Written tasks:
1. According to the passage on island waste management, why is it hard for an extremely remote island to find markets for recycled materials and compost? Answer in one to three sentences.
2. Continue the passage on island waste management, starting right after its final sentence.

A parallel situation also arises for St Helena in the South Atlantic – one of the most remote islands in the world. St Helena, a British Overseas Territory, has an indigenous population of around 6600, and currently a relatively small number of tourists. That is due to change in the coming years with the development of a €240 million airport, which will make the island far more accessible. Major improvements to the Island's waste collection, treatment and disposal system are currently underway, but largely reliant on funding provided by the UK government.
Limited markets
The size of the local economy and industrial/agricultural base often cannot sustain consistently high levels of material reuse, limiting local markets for recycled materials and for compost products. This is particularly pertinent for an extremely remote location, where the transfer of materials off-island would be both expensive, and difficult to justify in terms of sustainability. This is clearly less of an issue for islands close to a mainland market, and in these cases recycling should be encouraged and established transport routes utilised to transfer materials to mainland markets for recycling.
There will however always be some scope for local reuse and recycling. Particularly in the developing world the imagination of the local population appears to have no limit when it comes to converting waste into something of real value. In most cases however, the market is limited by the size of the local economy, or impacted by the transient nature of any tourist traffic to the island. Therefore a degree of realism is needed when it comes to the level of recycling and reprocessing that can be sustained.

Data entries:
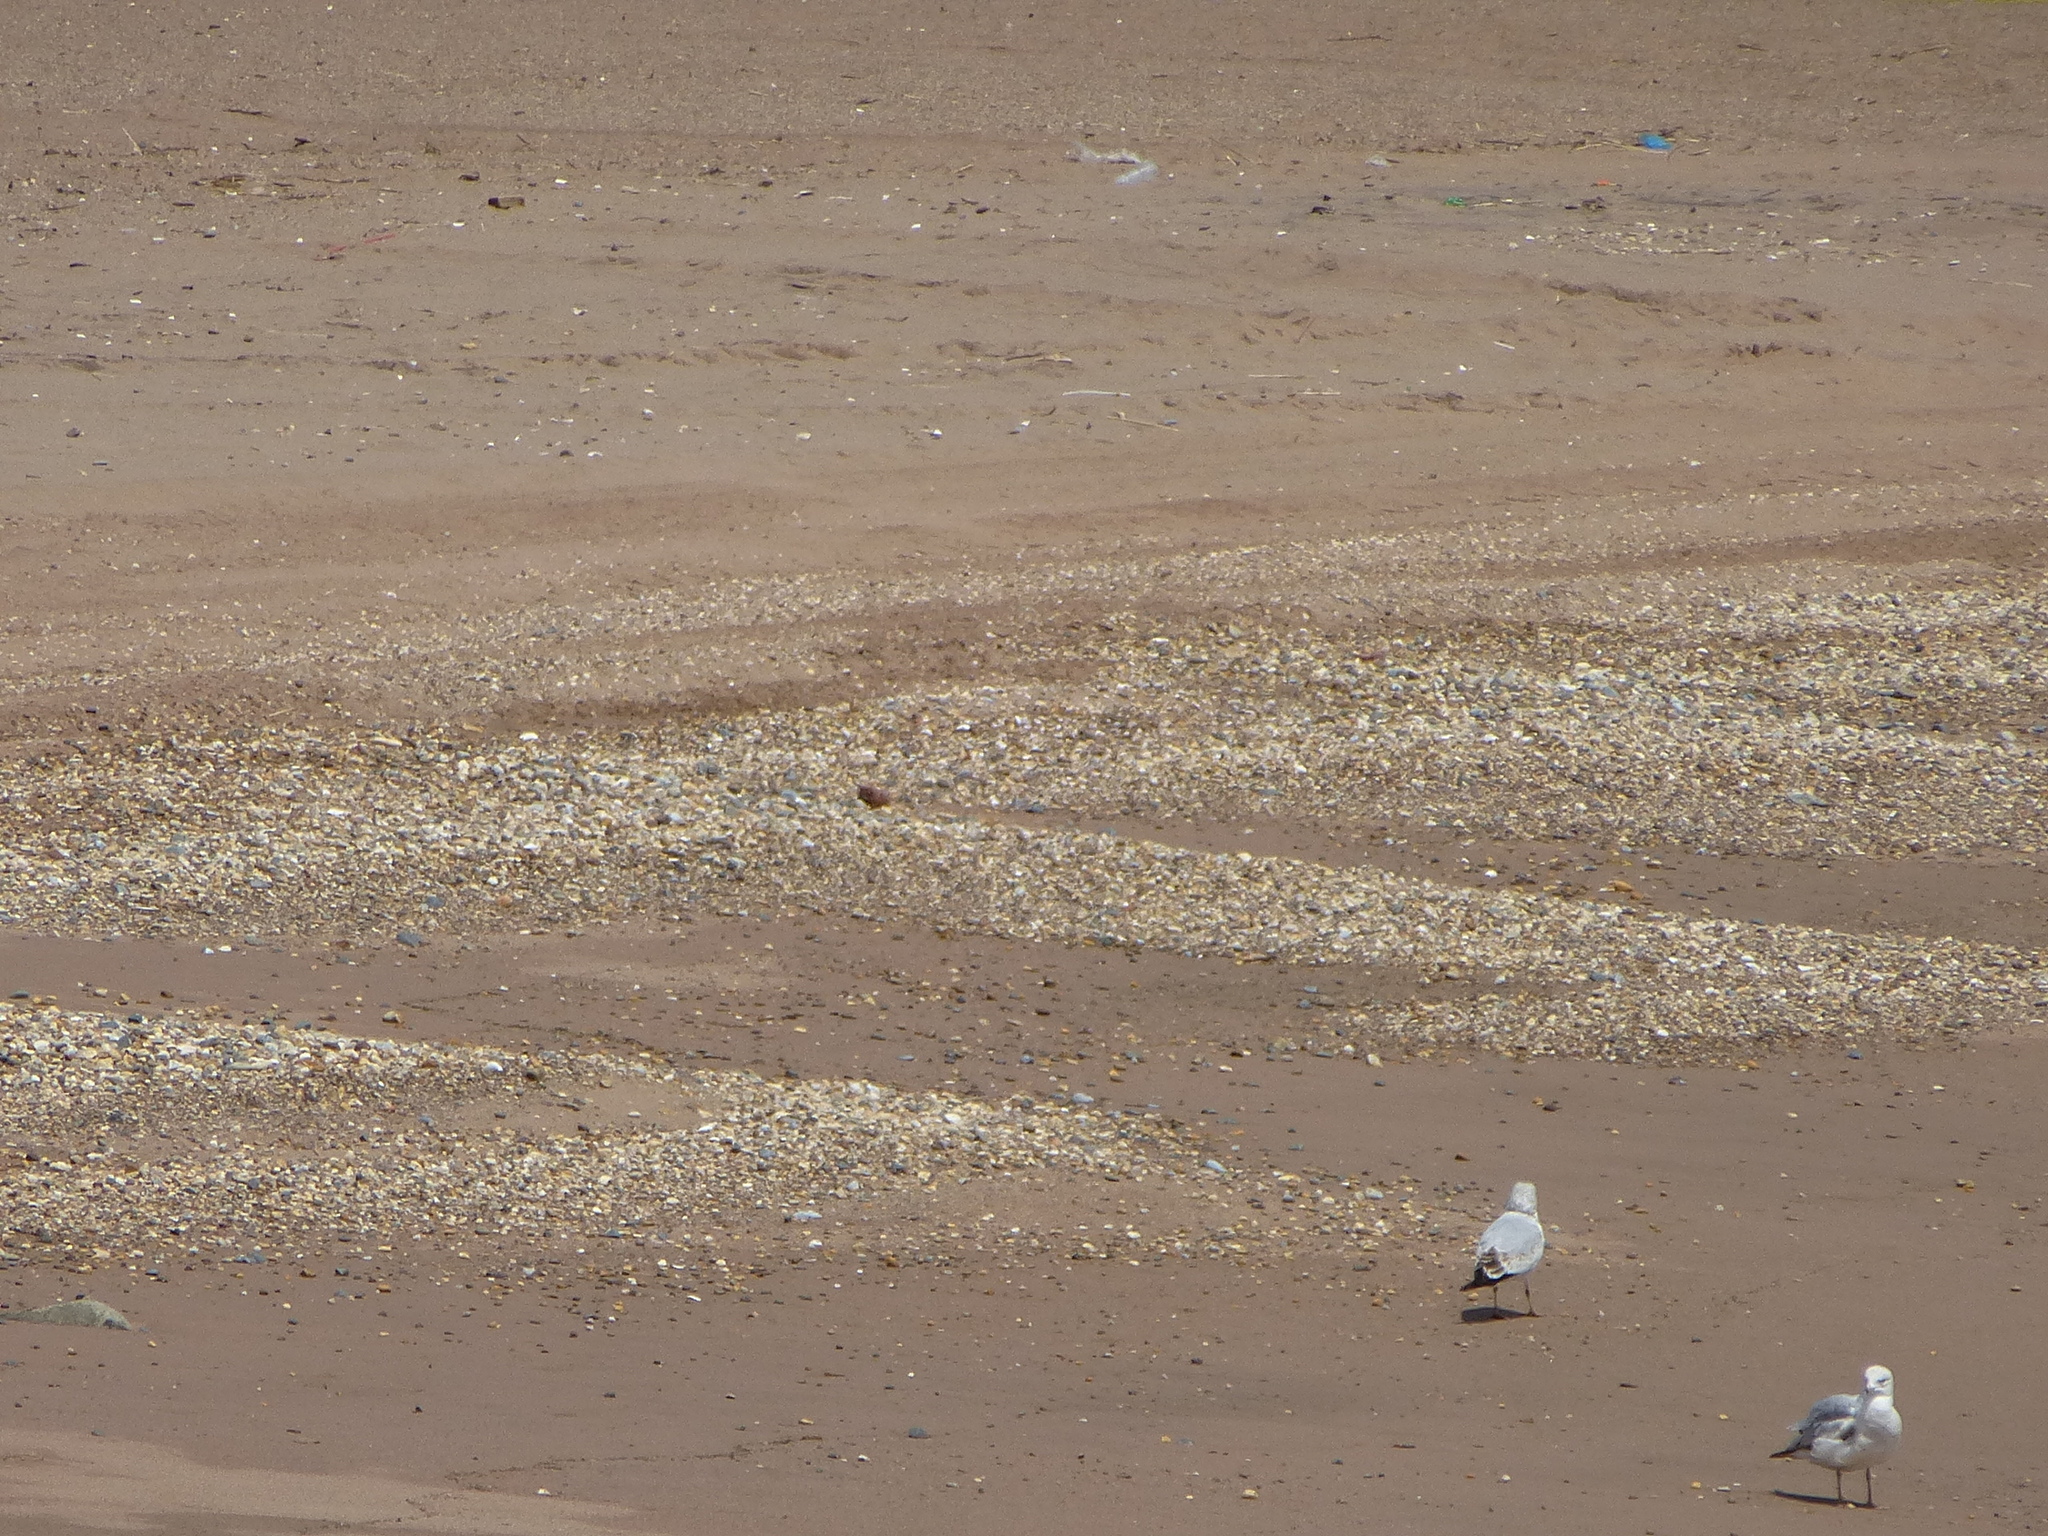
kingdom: Animalia
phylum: Chordata
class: Aves
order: Charadriiformes
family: Laridae
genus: Larus
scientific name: Larus argentatus
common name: Herring gull
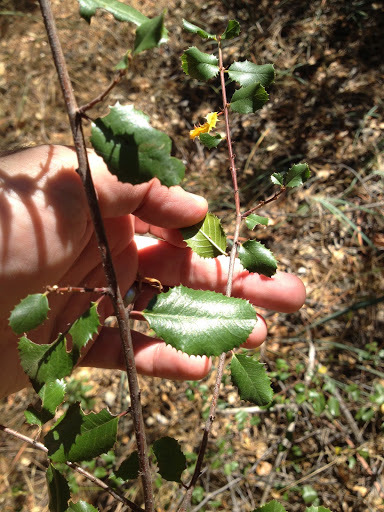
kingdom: Plantae
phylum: Tracheophyta
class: Magnoliopsida
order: Rosales
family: Rhamnaceae
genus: Endotropis
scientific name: Endotropis crocea
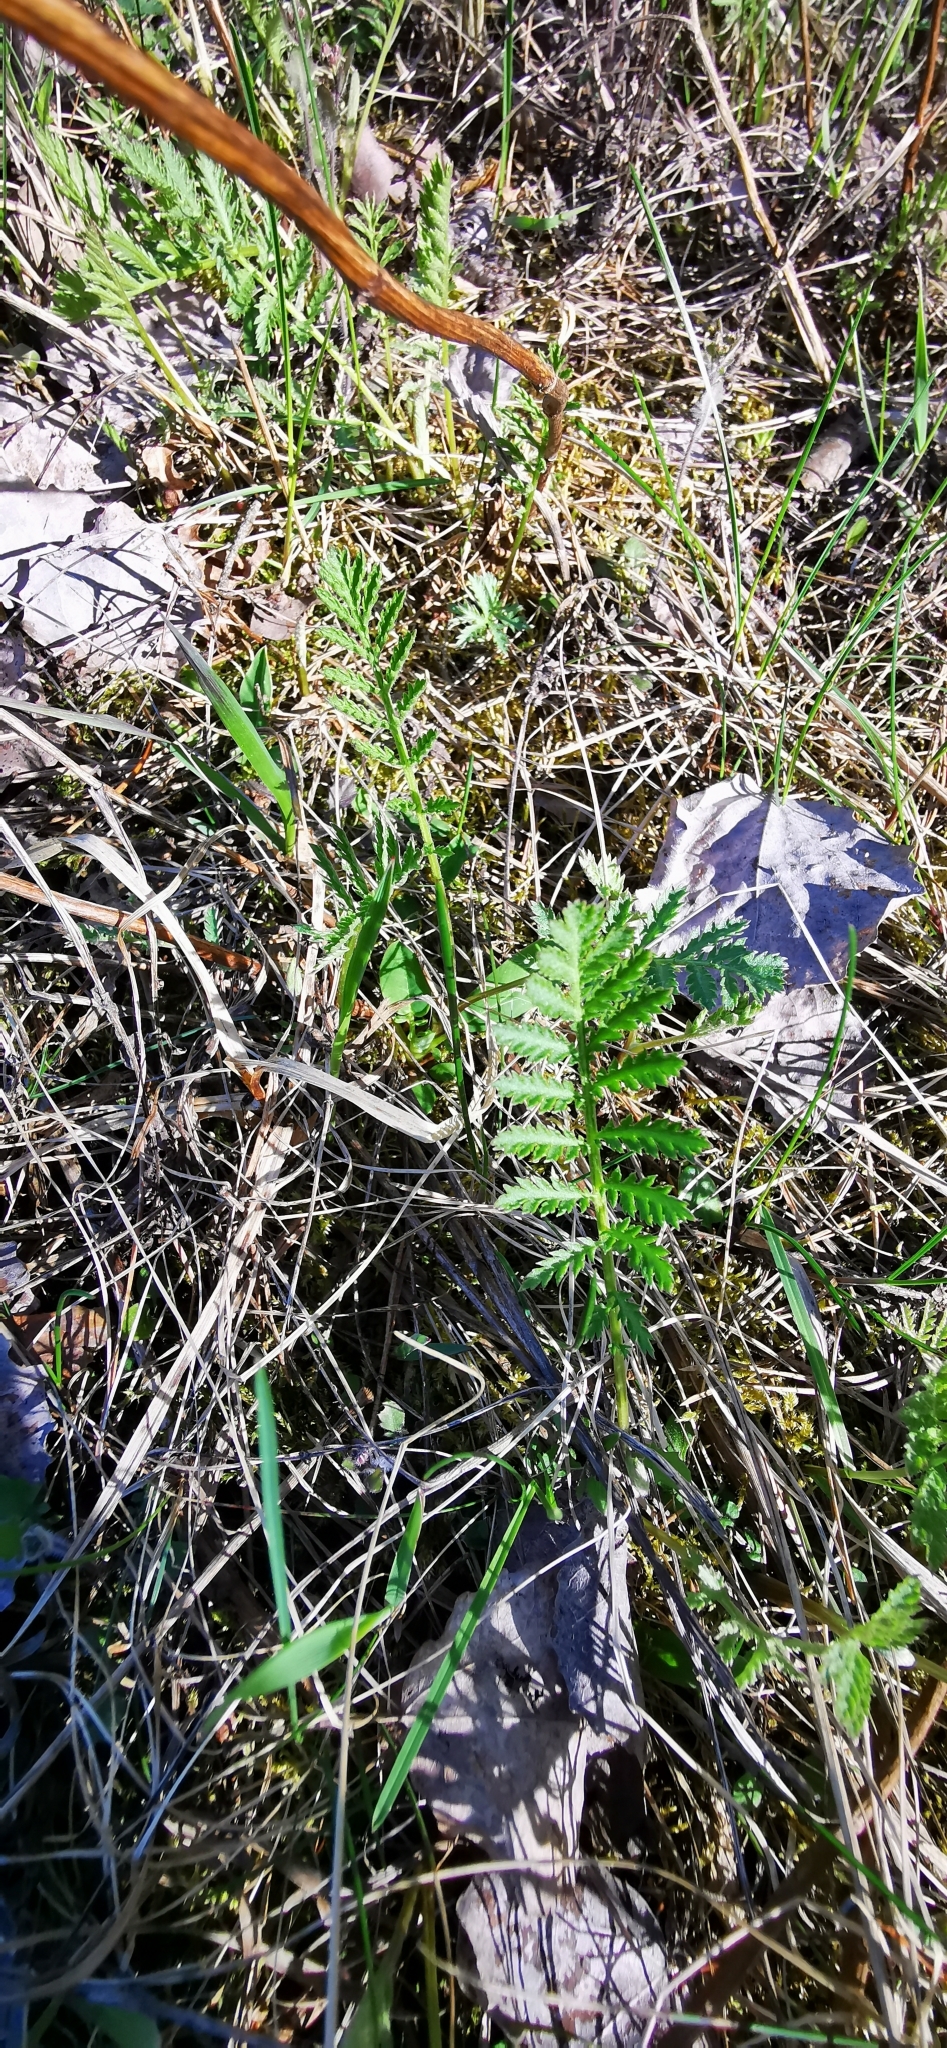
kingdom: Plantae
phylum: Tracheophyta
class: Magnoliopsida
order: Asterales
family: Asteraceae
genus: Tanacetum
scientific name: Tanacetum vulgare
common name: Common tansy
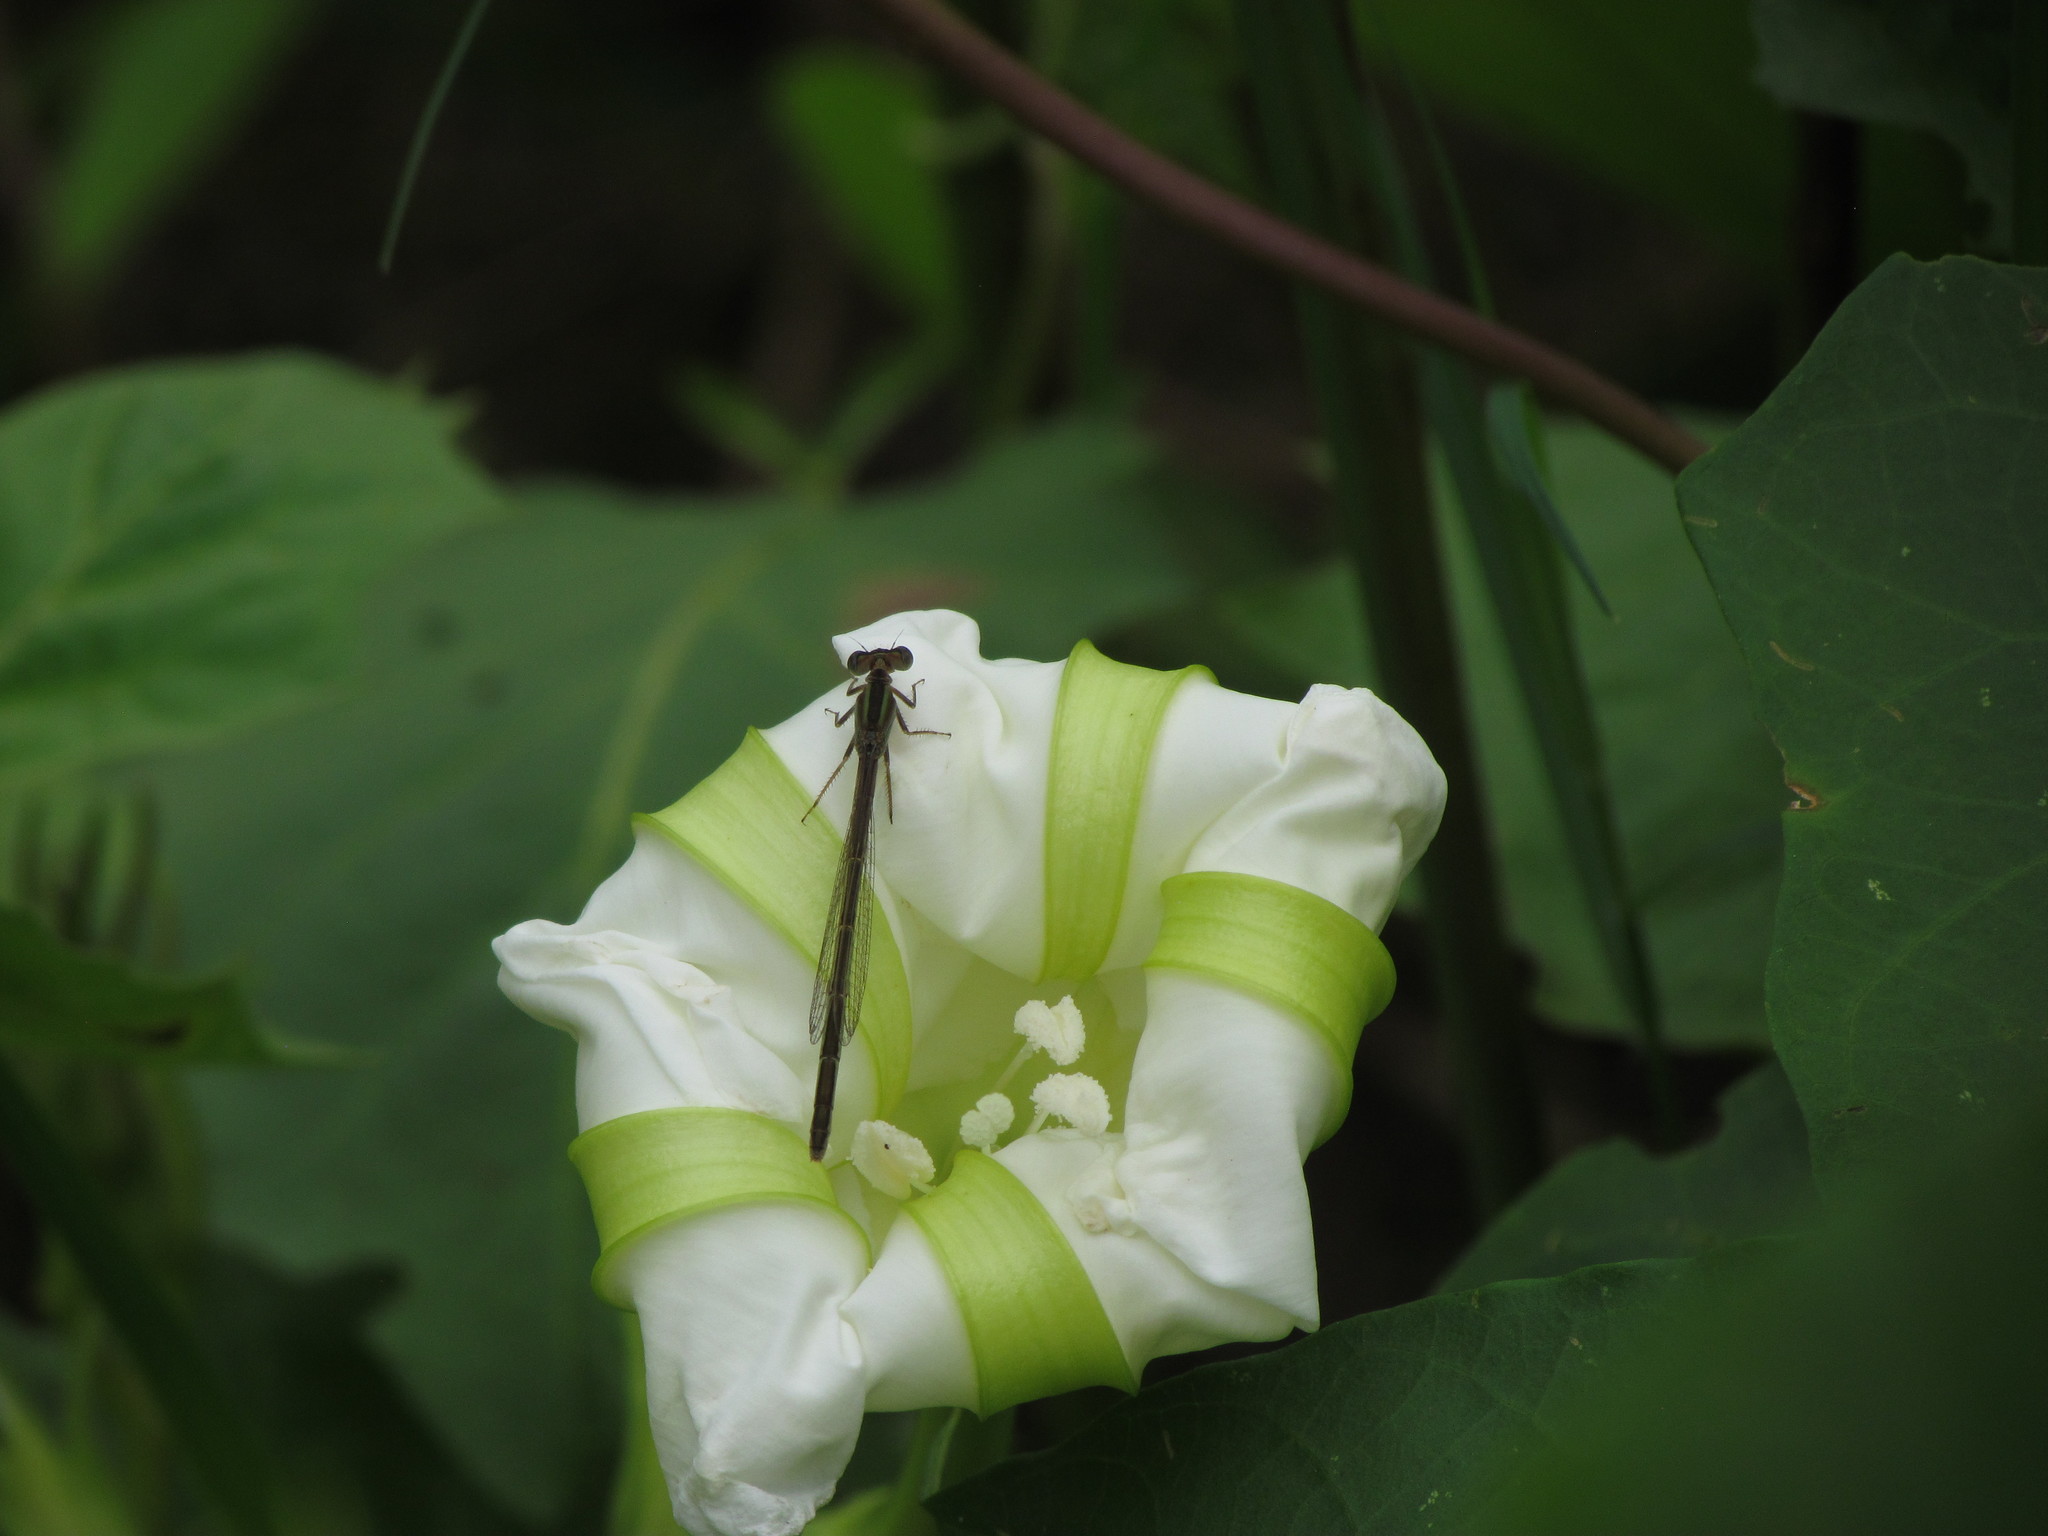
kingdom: Animalia
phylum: Arthropoda
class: Insecta
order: Odonata
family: Coenagrionidae
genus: Ischnura
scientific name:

Results by task:
1. The local economy and its industrial and agricultural base are often too small to sustain consistently high levels of reuse, so local demand is limited. Shipping the materials off the island would be expensive and hard to justify on sustainability grounds.

2.
Additionally, on many islands there are seasonal increases in waste generation, and high levels of packaging associated with the necessary importation of food and other goods. These variations make it difficult to sustain both local and off-island commitment to resource efficient recycling and composting. Seasonal variations are often related to tourist activity, which although valuable to the local economy, will always bring additional pressures to the local environment, including the generation and importation of waste
Viable options
Experience indicates that there are normally just a few viable approaches to waste management that could be said to reflect 'good practice' (although not necessarily 'best practice') within a western, mainland state subject to strict legislative controls (such as would be the case for European Member States).
As outlined, it would not be appropriate to adopt the same approach to dealing with waste on a small remote island as one would for a large European metropolitan authority with access to local and central funding, a range of options for collection, treatment and disposal, and an established and mature market for a range of segregated materials and process outputs.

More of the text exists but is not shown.